The following description of the embodiments is with reference to the drawings and is provided to illustrate the specific embodiments of the invention. The directional terms mentioned in the present invention, such as ‘upper’, ‘lower’, ‘front’, ‘back’, ‘left’, ‘right’, ‘top’, ‘bottom’, etc., are only the directions in the drawings. Therefore, the directional terminology used is for the purpose of illustration and understanding of the invention rather than limiting the invention. In the figures, structurally similar elements are denoted by the same reference numerals.

The present invention is directed to the problem of the existing display device which generates more ash and pungent odor during the cutting process and reduces cutting quality and product yield. Embodiments of the present invention can alleviate this problem.
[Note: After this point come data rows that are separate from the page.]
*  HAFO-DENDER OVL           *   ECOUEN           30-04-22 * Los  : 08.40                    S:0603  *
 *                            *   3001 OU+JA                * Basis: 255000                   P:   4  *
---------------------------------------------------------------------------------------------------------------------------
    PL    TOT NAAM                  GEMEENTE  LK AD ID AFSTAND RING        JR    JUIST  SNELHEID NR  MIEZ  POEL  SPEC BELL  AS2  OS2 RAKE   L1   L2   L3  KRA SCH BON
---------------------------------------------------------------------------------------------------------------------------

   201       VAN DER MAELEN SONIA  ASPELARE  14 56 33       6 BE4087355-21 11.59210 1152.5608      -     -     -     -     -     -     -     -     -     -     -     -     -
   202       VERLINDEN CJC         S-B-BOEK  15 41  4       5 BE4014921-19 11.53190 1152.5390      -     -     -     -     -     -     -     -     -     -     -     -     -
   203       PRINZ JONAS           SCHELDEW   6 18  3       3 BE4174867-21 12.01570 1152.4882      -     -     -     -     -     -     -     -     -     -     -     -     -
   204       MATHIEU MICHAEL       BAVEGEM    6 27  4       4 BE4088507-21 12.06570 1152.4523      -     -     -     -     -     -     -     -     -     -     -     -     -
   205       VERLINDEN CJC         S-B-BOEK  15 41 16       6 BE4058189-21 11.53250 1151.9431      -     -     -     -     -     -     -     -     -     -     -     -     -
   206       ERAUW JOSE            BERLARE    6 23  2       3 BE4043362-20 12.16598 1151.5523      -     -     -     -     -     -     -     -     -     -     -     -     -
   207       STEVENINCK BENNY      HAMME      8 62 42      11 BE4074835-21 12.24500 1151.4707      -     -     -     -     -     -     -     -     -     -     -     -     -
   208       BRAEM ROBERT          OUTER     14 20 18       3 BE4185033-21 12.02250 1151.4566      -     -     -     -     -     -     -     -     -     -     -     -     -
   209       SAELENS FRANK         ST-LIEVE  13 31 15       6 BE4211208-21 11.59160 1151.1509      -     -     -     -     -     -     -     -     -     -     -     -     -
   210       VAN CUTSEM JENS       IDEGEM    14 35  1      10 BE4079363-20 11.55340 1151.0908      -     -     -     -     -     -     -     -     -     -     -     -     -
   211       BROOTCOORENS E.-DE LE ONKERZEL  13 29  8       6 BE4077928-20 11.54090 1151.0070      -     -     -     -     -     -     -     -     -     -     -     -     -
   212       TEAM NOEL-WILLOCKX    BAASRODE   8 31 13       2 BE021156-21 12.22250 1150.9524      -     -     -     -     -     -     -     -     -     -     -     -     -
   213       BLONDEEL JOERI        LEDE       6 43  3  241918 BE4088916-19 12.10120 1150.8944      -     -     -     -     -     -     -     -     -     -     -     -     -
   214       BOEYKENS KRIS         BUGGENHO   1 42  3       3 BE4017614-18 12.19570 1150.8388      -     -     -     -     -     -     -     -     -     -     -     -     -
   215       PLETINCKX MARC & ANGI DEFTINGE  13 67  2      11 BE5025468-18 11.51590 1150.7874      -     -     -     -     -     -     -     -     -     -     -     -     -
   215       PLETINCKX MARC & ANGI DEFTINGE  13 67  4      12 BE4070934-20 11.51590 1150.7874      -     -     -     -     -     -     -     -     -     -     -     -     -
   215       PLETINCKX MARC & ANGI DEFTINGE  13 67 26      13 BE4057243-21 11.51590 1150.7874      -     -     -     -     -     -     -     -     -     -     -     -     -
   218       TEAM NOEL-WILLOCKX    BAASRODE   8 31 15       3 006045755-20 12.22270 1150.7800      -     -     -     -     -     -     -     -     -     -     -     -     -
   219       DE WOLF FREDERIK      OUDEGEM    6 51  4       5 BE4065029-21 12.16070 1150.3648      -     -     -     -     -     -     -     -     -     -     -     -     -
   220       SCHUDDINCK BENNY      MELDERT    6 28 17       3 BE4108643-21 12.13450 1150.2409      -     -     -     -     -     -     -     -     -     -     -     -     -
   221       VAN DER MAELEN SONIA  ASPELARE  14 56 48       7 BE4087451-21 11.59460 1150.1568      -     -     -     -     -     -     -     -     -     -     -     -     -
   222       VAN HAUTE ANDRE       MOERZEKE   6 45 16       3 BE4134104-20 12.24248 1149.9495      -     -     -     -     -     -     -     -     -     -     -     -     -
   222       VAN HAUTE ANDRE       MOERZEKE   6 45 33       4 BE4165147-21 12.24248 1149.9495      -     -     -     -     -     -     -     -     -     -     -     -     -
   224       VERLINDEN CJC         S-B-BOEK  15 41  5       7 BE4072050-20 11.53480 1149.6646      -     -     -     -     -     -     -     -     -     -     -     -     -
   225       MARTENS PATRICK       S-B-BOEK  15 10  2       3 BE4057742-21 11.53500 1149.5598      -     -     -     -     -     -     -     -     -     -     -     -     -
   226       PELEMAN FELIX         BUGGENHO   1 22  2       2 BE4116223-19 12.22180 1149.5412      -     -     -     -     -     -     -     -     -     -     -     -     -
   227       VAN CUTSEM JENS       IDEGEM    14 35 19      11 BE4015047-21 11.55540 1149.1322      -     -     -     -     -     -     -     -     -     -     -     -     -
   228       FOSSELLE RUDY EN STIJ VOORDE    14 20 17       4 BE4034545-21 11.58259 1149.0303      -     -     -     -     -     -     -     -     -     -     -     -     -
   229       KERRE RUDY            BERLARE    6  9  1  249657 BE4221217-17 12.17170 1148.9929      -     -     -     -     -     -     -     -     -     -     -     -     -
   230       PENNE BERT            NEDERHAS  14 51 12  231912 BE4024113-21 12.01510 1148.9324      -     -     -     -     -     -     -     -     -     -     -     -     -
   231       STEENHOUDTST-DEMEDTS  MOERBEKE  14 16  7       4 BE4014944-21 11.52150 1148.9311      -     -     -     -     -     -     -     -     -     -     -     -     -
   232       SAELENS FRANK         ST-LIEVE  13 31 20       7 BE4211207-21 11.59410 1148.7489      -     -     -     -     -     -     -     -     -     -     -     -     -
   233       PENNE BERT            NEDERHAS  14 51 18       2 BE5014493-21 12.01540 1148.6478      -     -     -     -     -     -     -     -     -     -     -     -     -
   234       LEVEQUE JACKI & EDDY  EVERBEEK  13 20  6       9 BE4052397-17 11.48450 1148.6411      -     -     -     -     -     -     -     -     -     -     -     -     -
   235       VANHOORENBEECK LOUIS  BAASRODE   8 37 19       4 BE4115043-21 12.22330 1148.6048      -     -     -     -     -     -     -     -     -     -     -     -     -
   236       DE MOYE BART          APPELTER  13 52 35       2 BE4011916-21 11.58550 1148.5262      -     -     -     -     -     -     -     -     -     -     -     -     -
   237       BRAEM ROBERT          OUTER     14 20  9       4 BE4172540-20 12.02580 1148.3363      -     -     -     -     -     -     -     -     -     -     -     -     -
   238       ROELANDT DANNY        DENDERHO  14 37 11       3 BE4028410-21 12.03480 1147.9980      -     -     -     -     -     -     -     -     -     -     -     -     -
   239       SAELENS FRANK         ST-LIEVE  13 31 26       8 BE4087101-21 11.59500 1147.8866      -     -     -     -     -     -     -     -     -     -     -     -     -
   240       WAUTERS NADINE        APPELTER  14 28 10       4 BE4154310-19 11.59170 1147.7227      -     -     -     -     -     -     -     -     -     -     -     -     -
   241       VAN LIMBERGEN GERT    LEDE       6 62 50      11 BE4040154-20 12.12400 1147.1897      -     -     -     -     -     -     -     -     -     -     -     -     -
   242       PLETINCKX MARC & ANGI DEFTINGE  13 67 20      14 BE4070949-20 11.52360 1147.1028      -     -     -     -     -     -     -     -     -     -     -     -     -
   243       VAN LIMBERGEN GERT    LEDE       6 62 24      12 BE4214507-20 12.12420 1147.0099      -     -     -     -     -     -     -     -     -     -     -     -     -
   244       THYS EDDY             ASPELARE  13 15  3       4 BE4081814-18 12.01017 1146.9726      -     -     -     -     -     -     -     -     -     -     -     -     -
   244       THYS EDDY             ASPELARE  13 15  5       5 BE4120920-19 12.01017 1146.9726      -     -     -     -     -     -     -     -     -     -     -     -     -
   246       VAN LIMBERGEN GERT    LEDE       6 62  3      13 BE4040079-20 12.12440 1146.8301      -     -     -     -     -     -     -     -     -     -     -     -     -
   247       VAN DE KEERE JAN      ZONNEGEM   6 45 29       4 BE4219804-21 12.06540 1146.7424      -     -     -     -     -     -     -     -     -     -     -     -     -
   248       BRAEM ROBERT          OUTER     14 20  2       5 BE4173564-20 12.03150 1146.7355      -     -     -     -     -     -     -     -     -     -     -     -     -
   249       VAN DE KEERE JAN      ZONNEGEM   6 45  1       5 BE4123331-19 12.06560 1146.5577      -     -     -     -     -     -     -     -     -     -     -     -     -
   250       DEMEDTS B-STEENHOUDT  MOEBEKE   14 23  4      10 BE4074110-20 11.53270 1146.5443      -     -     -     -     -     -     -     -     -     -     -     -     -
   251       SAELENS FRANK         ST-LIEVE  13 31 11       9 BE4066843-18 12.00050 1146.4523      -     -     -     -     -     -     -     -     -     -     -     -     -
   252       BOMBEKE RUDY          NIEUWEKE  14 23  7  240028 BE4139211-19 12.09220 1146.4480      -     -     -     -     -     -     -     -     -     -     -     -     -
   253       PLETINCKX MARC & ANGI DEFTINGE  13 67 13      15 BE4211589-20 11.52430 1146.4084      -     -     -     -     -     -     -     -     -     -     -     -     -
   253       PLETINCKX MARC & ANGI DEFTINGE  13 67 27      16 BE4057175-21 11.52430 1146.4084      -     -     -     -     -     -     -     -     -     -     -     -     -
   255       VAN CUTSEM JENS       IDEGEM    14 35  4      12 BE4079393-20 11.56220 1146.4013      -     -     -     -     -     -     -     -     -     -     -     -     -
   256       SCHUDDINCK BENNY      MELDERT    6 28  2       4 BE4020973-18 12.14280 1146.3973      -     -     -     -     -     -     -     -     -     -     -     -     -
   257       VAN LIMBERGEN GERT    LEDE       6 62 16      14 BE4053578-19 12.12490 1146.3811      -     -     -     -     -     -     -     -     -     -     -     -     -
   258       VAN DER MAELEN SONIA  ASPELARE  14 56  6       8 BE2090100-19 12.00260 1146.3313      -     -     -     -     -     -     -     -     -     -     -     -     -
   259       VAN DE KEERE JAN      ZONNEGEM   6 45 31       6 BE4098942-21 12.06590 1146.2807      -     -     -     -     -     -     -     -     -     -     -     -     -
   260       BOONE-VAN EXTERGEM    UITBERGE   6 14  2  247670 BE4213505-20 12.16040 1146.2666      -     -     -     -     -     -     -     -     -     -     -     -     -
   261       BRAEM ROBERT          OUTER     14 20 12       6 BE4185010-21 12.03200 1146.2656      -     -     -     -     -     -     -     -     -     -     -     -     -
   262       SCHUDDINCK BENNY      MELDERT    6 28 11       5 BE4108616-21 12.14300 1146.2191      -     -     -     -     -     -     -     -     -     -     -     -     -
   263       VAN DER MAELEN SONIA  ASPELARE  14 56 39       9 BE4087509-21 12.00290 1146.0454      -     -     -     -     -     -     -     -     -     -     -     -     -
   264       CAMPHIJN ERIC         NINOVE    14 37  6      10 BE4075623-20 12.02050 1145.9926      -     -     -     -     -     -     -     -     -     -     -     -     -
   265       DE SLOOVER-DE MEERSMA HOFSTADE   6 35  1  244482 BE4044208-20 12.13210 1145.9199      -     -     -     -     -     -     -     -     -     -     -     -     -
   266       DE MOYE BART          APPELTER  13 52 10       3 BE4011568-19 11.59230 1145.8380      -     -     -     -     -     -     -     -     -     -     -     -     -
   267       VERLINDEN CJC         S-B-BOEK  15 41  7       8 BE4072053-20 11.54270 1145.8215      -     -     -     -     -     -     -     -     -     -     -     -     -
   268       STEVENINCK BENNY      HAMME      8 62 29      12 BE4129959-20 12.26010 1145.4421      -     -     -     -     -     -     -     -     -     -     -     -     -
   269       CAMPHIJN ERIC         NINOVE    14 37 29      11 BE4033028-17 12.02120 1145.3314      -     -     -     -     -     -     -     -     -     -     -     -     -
As shown in FIG. 1, the existing OLED film layer structure includes a polarizer 11, a touch screen 12, an encapsulation layer 13, an OLED 14, a flexible substrate 15, and a back panel 16. Thickness of each film layer structure is as shown in Table 1 below:

	TABLE 1
	Film Layer Structure	Thickness/um

	BP	100
	Flexible Substrate	20
	OLED	0.3
	TFE	5
	TP	80
	POL	100

It can be seen from Table 1 that the thickness of the back panel and the polarizer is the largest, accounting for about ⅔ of the thickness of the entire product film. In the laser anisotropic cutting process, as shown in FIG. 2, when the polarizer 21, the touch screen 22, the encapsulation layer 23, the OLED 24, the flexible substrate 15 and the back panel 26 in the OLED film layer structure are cut through a cutting track 27 to remove the dummy area 28, there will be a lot of ash and pungent smell, so it is necessary to reduce the ash and pungent smell to improve cutting quality and product yield. In combination with analysis of Table 1, the embodiments of the present invention improve the film layer structures of the back panel and polarizer.
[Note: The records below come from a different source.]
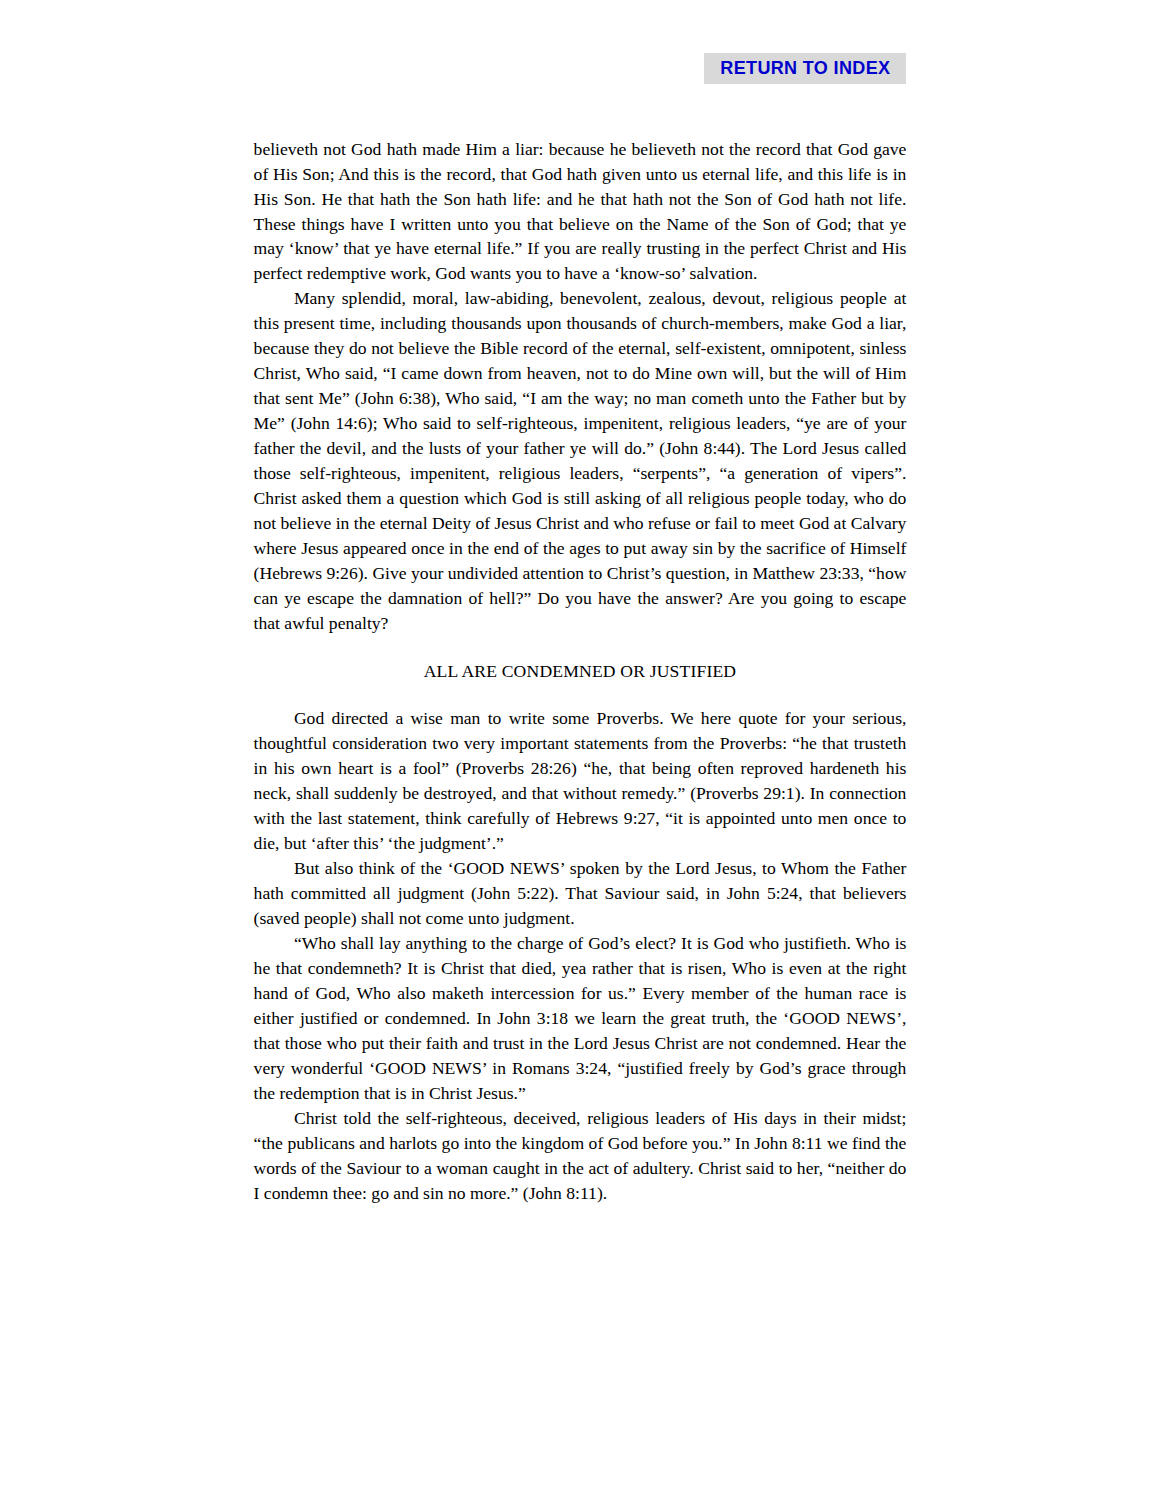RETURN TO INDEX
believeth not God hath made Him a liar: because he believeth not the record that God gave of His Son; And this is the record, that God hath given unto us eternal life, and this life is in His Son. He that hath the Son hath life: and he that hath not the Son of God hath not life. These things have I written unto you that believe on the Name of the Son of God; that ye may ‘know’ that ye have eternal life.” If you are really trusting in the perfect Christ and His perfect redemptive work, God wants you to have a ‘know-so’ salvation.
Many splendid, moral, law-abiding, benevolent, zealous, devout, religious people at this present time, including thousands upon thousands of church-members, make God a liar, because they do not believe the Bible record of the eternal, self-existent, omnipotent, sinless Christ, Who said, “I came down from heaven, not to do Mine own will, but the will of Him that sent Me” (John 6:38), Who said, “I am the way; no man cometh unto the Father but by Me” (John 14:6); Who said to self-righteous, impenitent, religious leaders, “ye are of your father the devil, and the lusts of your father ye will do.” (John 8:44). The Lord Jesus called those self-righteous, impenitent, religious leaders, “serpents”, “a generation of vipers”. Christ asked them a question which God is still asking of all religious people today, who do not believe in the eternal Deity of Jesus Christ and who refuse or fail to meet God at Calvary where Jesus appeared once in the end of the ages to put away sin by the sacrifice of Himself (Hebrews 9:26). Give your undivided attention to Christ’s question, in Matthew 23:33, “how can ye escape the damnation of hell?” Do you have the answer? Are you going to escape that awful penalty?
ALL ARE CONDEMNED OR JUSTIFIED
God directed a wise man to write some Proverbs. We here quote for your serious, thoughtful consideration two very important statements from the Proverbs: “he that trusteth in his own heart is a fool” (Proverbs 28:26) “he, that being often reproved hardeneth his neck, shall suddenly be destroyed, and that without remedy.” (Proverbs 29:1). In connection with the last statement, think carefully of Hebrews 9:27, “it is appointed unto men once to die, but ‘after this’ ‘the judgment’.”
But also think of the ‘GOOD NEWS’ spoken by the Lord Jesus, to Whom the Father hath committed all judgment (John 5:22). That Saviour said, in John 5:24, that believers (saved people) shall not come unto judgment.
“Who shall lay anything to the charge of God’s elect? It is God who justifieth. Who is he that condemneth? It is Christ that died, yea rather that is risen, Who is even at the right hand of God, Who also maketh intercession for us.” Every member of the human race is either justified or condemned. In John 3:18 we learn the great truth, the ‘GOOD NEWS’, that those who put their faith and trust in the Lord Jesus Christ are not condemned. Hear the very wonderful ‘GOOD NEWS’ in Romans 3:24, “justified freely by God’s grace through the redemption that is in Christ Jesus.”
Christ told the self-righteous, deceived, religious leaders of His days in their midst; “the publicans and harlots go into the kingdom of God before you.” In John 8:11 we find the words of the Saviour to a woman caught in the act of adultery. Christ said to her, “neither do I condemn thee: go and sin no more.” (John 8:11).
As shown in FIG. 3, the embodiment of the present invention provides a film layer structure of the back panel, as shown in FIG. 3(a), including a protective film 31, a back panel body 32 and a release film 33, to improve the structure of the back panel body 32. As shown in FIG. 3(b), the back panel body is provided with a protective area 301 and an edge-corner material area 302. A cutting area 303 of the back panel is disposed between the protective area 301 of the back panel and the edge-corner material area 302 of the back panel. The cutting area 303 of the back panel is provided with a target area 304 and a first connection area 305. The target area 304 of the back panel has a thickness of 0, that is, the target area 304 of the back panel is empty. The first connection area is connected to the protective area 301 of the back panel and the edge-corner material area 302 of the back panel. The thickness of the first connection area 305 is the same as the thickness of the protective area 30 of the back panel. As shown in FIG. 3, assuming that the width of the protective area of the back panel is f, with the length of d, and the thickness of the cutting area of the back panel is c, with the width of the cutting track being e, the volume of the amount of ash that can be reduced when cutting the back panel is V=2(d+f)*c*e Due to the reduction of the amount of ash, the pungent odor during vaporization will be reduced, so the cutting quality and product yield are improved.
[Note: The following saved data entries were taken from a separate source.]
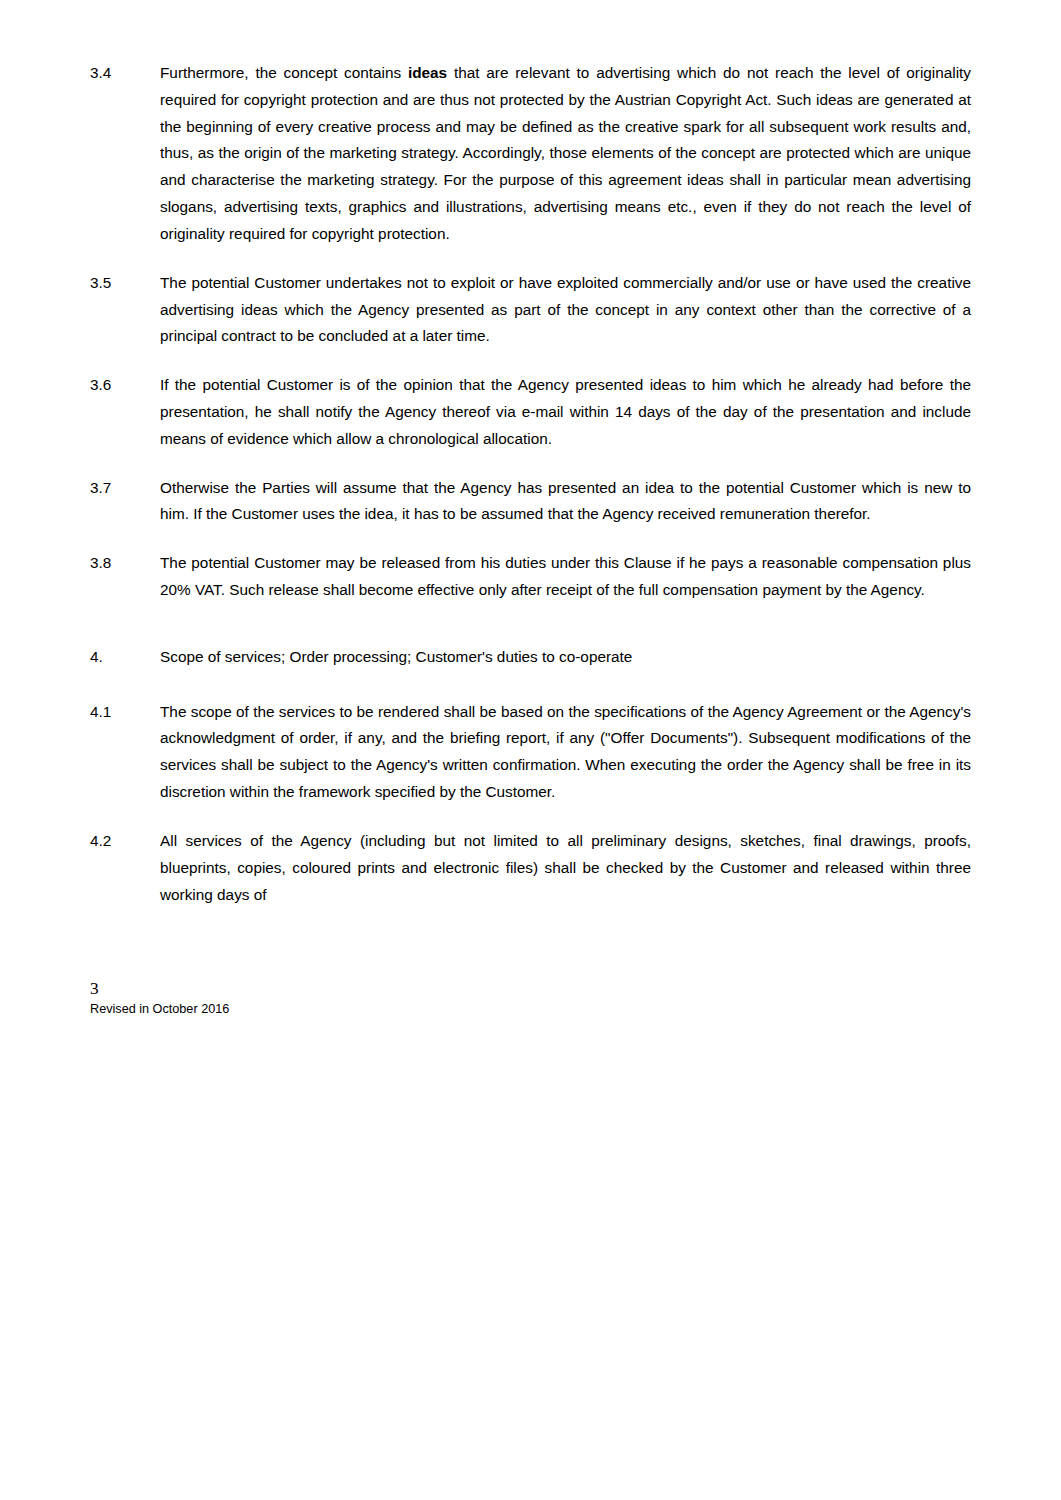3.4
Furthermore, the concept contains ideas that are relevant to advertising which do not reach the level of originality required for copyright protection and are thus not protected by the Austrian Copyright Act. Such ideas are generated at the beginning of every creative process and may be defined as the creative spark for all subsequent work results and, thus, as the origin of the marketing strategy. Accordingly, those elements of the concept are protected which are unique and characterise the marketing strategy. For the purpose of this agreement ideas shall in particular mean advertising slogans, advertising texts, graphics and illustrations, advertising means etc., even if they do not reach the level of originality required for copyright protection.
3.5
The potential Customer undertakes not to exploit or have exploited commercially and/or use or have used the creative advertising ideas which the Agency presented as part of the concept in any context other than the corrective of a principal contract to be concluded at a later time.
3.6
If the potential Customer is of the opinion that the Agency presented ideas to him which he already had before the presentation, he shall notify the Agency thereof via e-mail within 14 days of the day of the presentation and include means of evidence which allow a chronological allocation.
3.7
Otherwise the Parties will assume that the Agency has presented an idea to the potential Customer which is new to him. If the Customer uses the idea, it has to be assumed that the Agency received remuneration therefor.
3.8
The potential Customer may be released from his duties under this Clause if he pays a reasonable compensation plus 20% VAT. Such release shall become effective only after receipt of the full compensation payment by the Agency.
4.
Scope of services; Order processing; Customer's duties to co-operate
4.1
The scope of the services to be rendered shall be based on the specifications of the Agency Agreement or the Agency's acknowledgment of order, if any, and the briefing report, if any ("Offer Documents"). Subsequent modifications of the services shall be subject to the Agency's written confirmation. When executing the order the Agency shall be free in its discretion within the framework specified by the Customer.
4.2
All services of the Agency (including but not limited to all preliminary designs, sketches, final drawings, proofs, blueprints, copies, coloured prints and electronic files) shall be checked by the Customer and released within three working days of
3
Revised in October 2016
As shown in FIG. 4, the embodiment of the present invention provides a film layer structure of the back panel, as shown in FIG. 4(a), including a protective film 41, a back panel body 42 and a release film 43, to improve the structure of the back panel body 42. As shown in FIG. 4(b), the back panel body 42 includes a protective area 401 and an edge-corner material area 402. A cutting area 403 of the back panel is disposed between the protective area 401 of the back panel and the edge-corner material area 402. The cutting area 403 of the back panel is provided with two target areas 404 and a second connection area 405. The target areas 404 have a thickness of 0, that is, the target areas 404 are empty. The second connection area 405 is connected to the protective area 401 of the back panel and the edge-corner material area 402 of the back panel. By providing two target areas and changing the thickness of the target areas to zero, the material of the cutting area is reduced, thereby reducing the amount of ash during the cutting process while reducing the pungent odor, so the cutting quality and product yield are improved.

In the embodiment of the present invention, when the thickness of the back panel is larger, the thickness of the protective area is constant. While each layer of the back panel is retained, by reducing the material of the cutting area of the back panel, the ash generated during the laser anisotropic cutting and the odd during vaporization are reduced, thereby improving the cutting quality and product yield. The present invention divides the cutting area of the back panel into the target area and the connection area. By providing one or more target areas, the thickness of the target areas can be reduced to different levels. Besides, the structure can be applied to any layer of the back panel body, the protective film and the release film, can be applied to any two layers of the back panel body, the protective film and the release film, and can be simultaneously applied to three layers of the back panel body, the protective film and the release film. Therefore, the material of the cutting area is reduced to different levels, and the amount of ash and pungent odor are reduced, thereby raising the effect of the cutting quality and product yield.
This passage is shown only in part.